Please pick out every line in the items below that contains the word "right".

━━━━━━━━━━━━━━━━

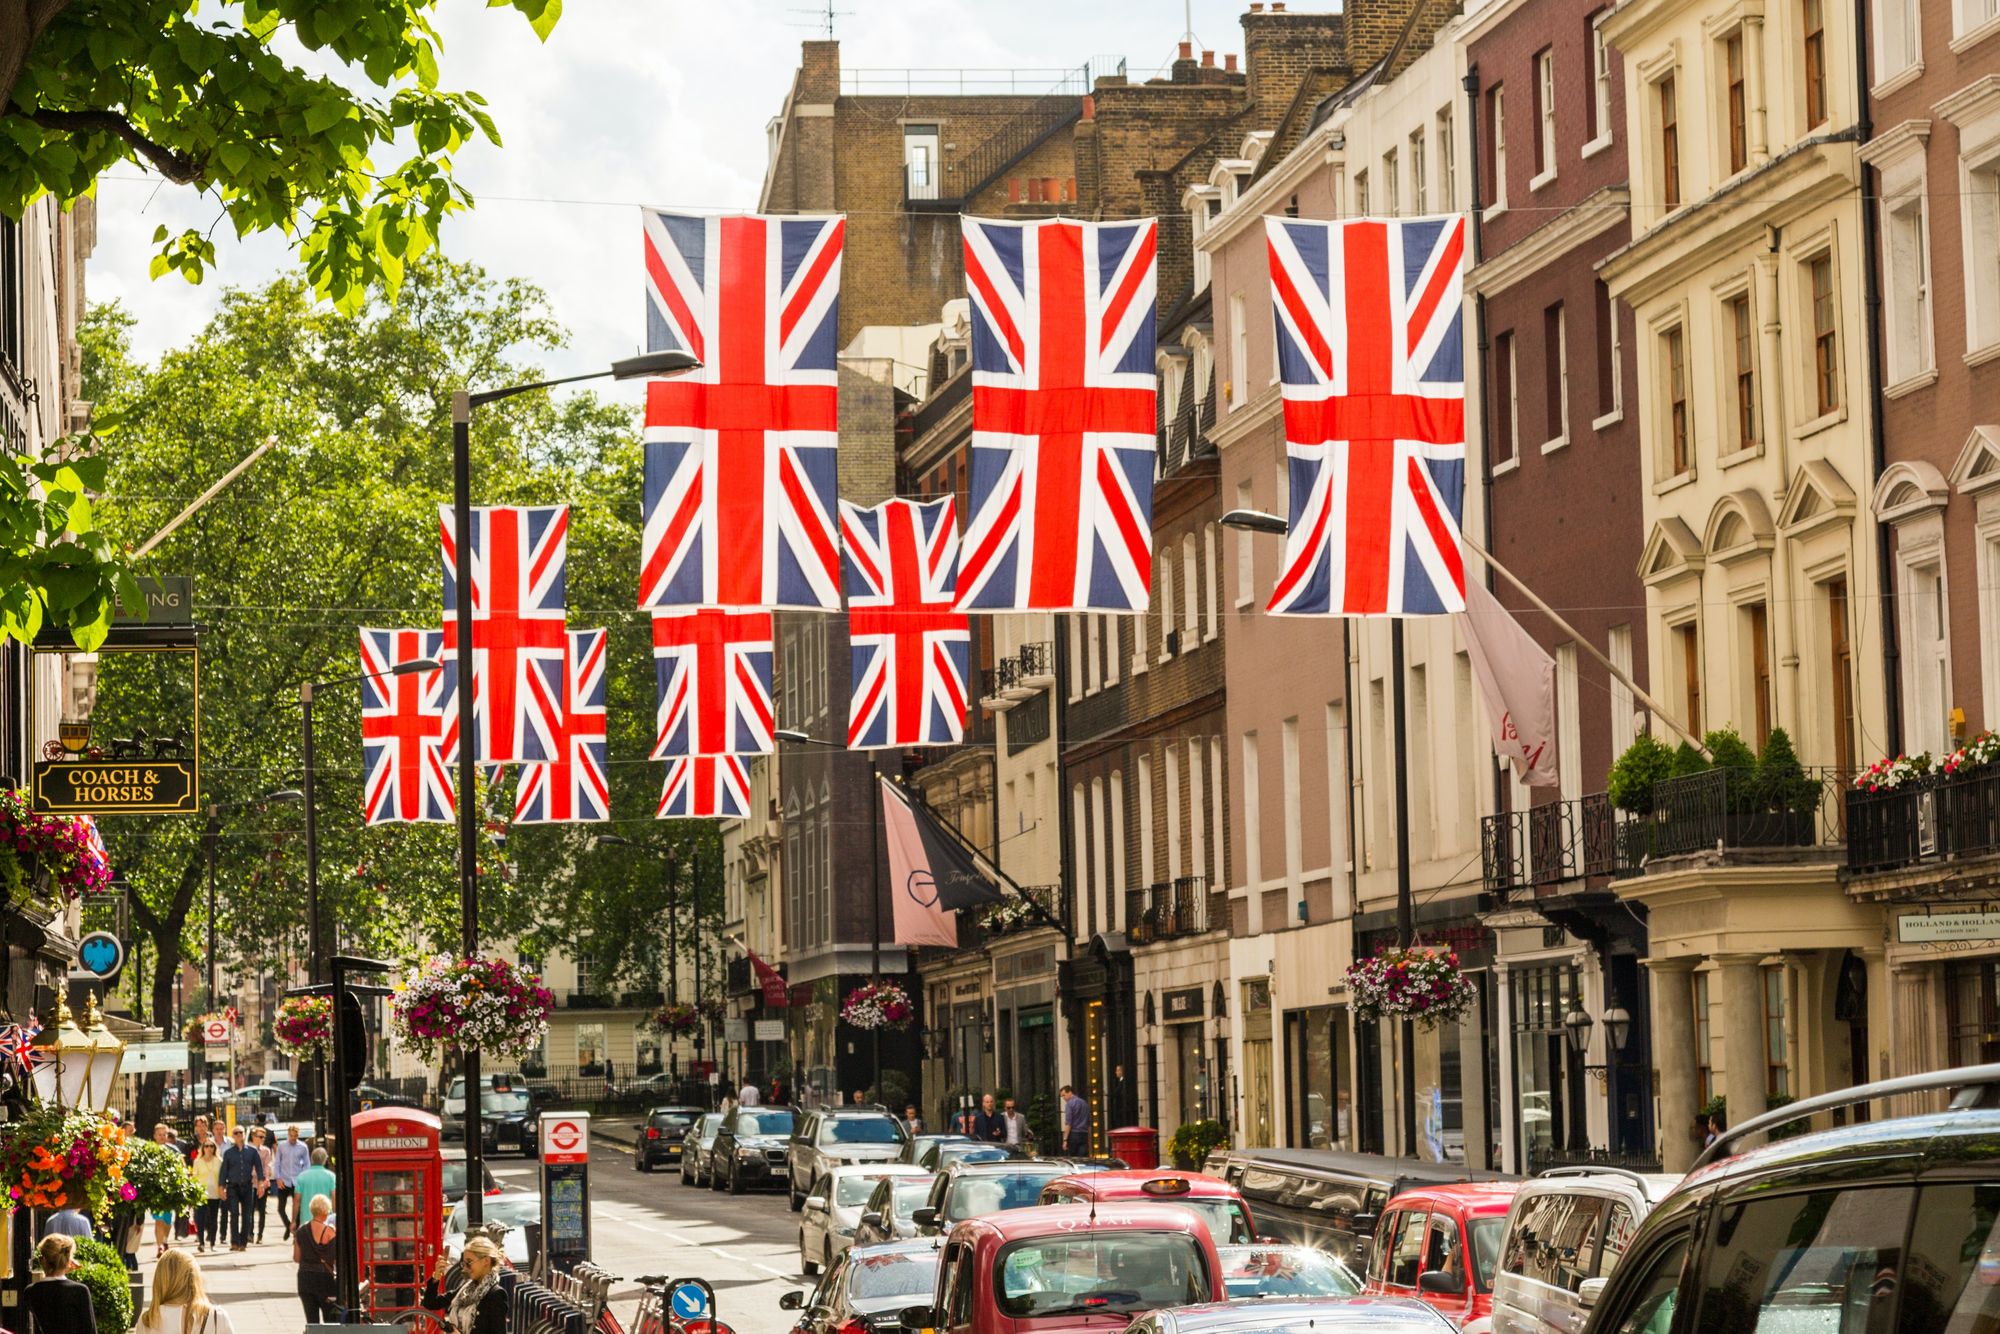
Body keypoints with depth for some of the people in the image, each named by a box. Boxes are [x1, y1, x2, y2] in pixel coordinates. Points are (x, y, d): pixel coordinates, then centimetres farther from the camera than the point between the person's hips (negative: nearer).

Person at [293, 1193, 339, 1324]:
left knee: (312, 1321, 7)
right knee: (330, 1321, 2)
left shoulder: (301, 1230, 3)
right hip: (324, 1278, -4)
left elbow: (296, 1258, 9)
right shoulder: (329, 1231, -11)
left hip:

━━━━━━━━━━━━━━━━

[OUTPUT FOR THIS TASK]
right knee: (330, 1321, 2)
right hip: (324, 1278, -4)
right shoulder: (329, 1231, -11)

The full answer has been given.